### Available data:
::::::::
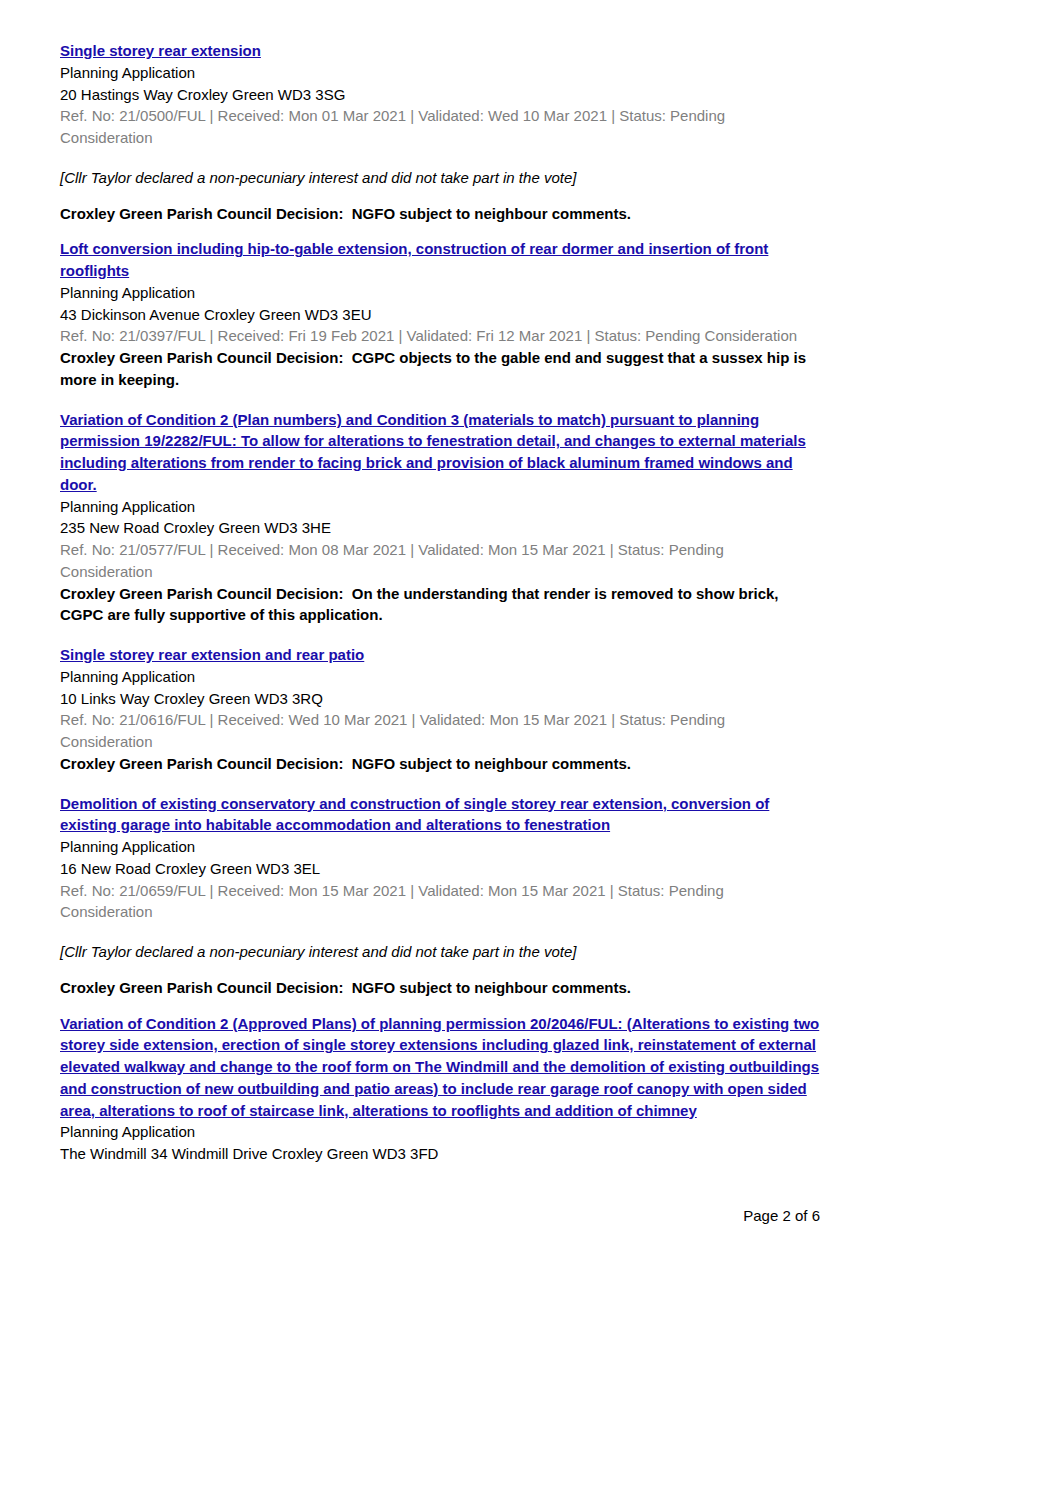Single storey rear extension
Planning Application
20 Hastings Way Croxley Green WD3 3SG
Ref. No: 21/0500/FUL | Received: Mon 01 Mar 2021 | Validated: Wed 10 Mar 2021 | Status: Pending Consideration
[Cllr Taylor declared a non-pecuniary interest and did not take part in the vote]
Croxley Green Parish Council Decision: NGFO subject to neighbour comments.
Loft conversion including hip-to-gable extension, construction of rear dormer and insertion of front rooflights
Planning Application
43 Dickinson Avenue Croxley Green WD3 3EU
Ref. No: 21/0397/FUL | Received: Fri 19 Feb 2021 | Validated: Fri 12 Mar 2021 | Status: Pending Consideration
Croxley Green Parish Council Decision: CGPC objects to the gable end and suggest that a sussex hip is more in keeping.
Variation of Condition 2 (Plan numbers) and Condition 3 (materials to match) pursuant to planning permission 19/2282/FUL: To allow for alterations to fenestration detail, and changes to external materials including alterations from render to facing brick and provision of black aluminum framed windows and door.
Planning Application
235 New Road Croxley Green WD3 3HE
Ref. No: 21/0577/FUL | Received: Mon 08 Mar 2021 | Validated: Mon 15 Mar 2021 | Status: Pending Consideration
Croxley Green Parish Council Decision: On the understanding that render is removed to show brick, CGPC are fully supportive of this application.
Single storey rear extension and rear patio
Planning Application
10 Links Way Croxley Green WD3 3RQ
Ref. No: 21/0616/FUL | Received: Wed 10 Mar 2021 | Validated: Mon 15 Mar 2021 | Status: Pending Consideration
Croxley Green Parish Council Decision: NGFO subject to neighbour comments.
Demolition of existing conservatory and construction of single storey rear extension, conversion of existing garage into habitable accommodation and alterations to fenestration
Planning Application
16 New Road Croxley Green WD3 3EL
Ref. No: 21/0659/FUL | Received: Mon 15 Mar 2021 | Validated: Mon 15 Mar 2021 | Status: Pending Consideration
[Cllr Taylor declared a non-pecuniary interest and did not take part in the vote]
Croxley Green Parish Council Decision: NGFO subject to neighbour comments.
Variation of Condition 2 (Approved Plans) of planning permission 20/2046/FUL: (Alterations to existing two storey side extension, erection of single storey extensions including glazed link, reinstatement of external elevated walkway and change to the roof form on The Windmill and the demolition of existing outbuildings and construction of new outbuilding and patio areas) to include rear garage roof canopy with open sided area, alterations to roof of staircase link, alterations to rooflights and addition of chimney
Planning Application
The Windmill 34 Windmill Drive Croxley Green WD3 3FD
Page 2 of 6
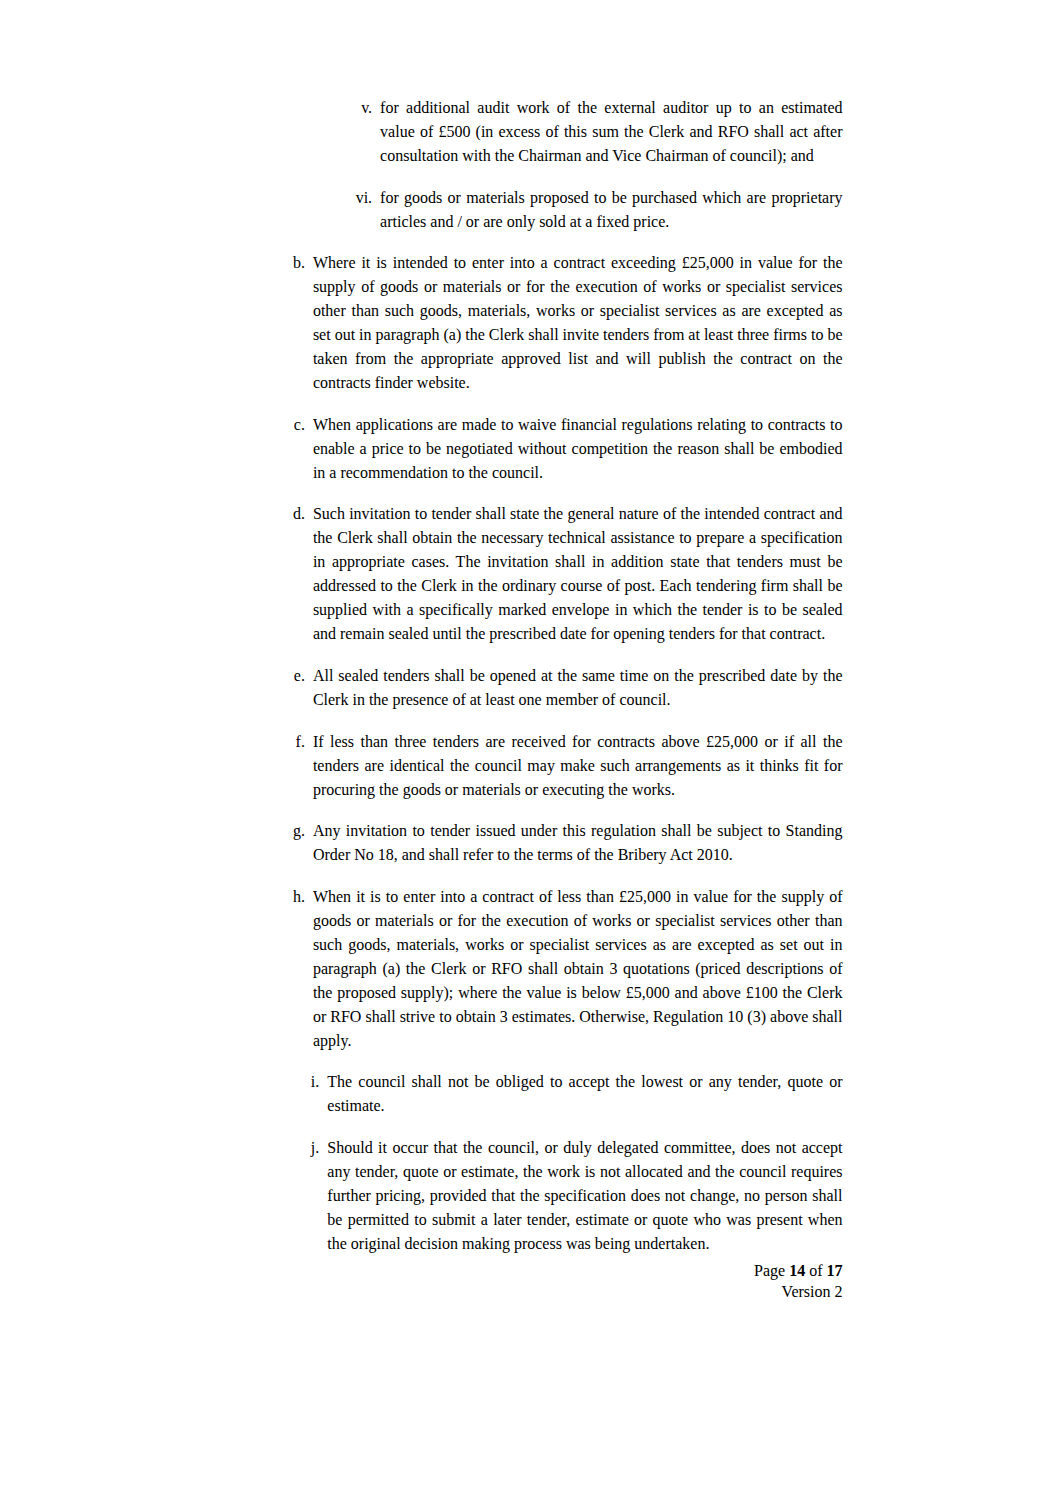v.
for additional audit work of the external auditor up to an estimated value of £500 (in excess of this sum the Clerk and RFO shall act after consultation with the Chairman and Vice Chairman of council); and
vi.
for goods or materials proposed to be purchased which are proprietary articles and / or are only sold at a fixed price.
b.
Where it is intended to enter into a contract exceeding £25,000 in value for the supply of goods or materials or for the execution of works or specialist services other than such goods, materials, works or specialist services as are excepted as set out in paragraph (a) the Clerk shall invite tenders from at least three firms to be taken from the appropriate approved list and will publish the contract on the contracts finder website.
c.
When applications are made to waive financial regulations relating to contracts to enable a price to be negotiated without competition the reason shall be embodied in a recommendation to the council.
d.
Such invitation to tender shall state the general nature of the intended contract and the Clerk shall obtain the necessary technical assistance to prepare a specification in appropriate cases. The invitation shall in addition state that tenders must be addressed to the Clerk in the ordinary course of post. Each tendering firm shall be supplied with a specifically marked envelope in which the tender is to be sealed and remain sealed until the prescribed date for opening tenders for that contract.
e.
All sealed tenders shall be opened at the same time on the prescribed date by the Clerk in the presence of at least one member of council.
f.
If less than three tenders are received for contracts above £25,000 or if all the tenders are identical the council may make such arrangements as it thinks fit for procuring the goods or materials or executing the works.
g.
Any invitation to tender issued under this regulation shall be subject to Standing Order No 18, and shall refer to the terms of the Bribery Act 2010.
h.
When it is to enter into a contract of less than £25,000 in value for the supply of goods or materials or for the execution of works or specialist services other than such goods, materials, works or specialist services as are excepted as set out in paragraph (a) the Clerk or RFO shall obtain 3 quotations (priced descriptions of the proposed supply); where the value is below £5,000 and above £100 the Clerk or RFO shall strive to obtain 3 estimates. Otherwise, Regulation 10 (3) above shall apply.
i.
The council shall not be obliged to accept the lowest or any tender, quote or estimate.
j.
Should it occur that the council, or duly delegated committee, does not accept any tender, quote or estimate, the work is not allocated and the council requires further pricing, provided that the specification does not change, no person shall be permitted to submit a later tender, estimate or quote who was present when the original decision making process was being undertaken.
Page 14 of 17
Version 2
::::::::
### Brief:
Lines above with the string "gable" need to be found and copied.

### Worked solution:
Loft conversion including hip-to-gable extension, construction of rear dormer and insertion of front rooflights
Croxley Green Parish Council Decision: CGPC objects to the gable end and suggest that a sussex hip is more in keeping.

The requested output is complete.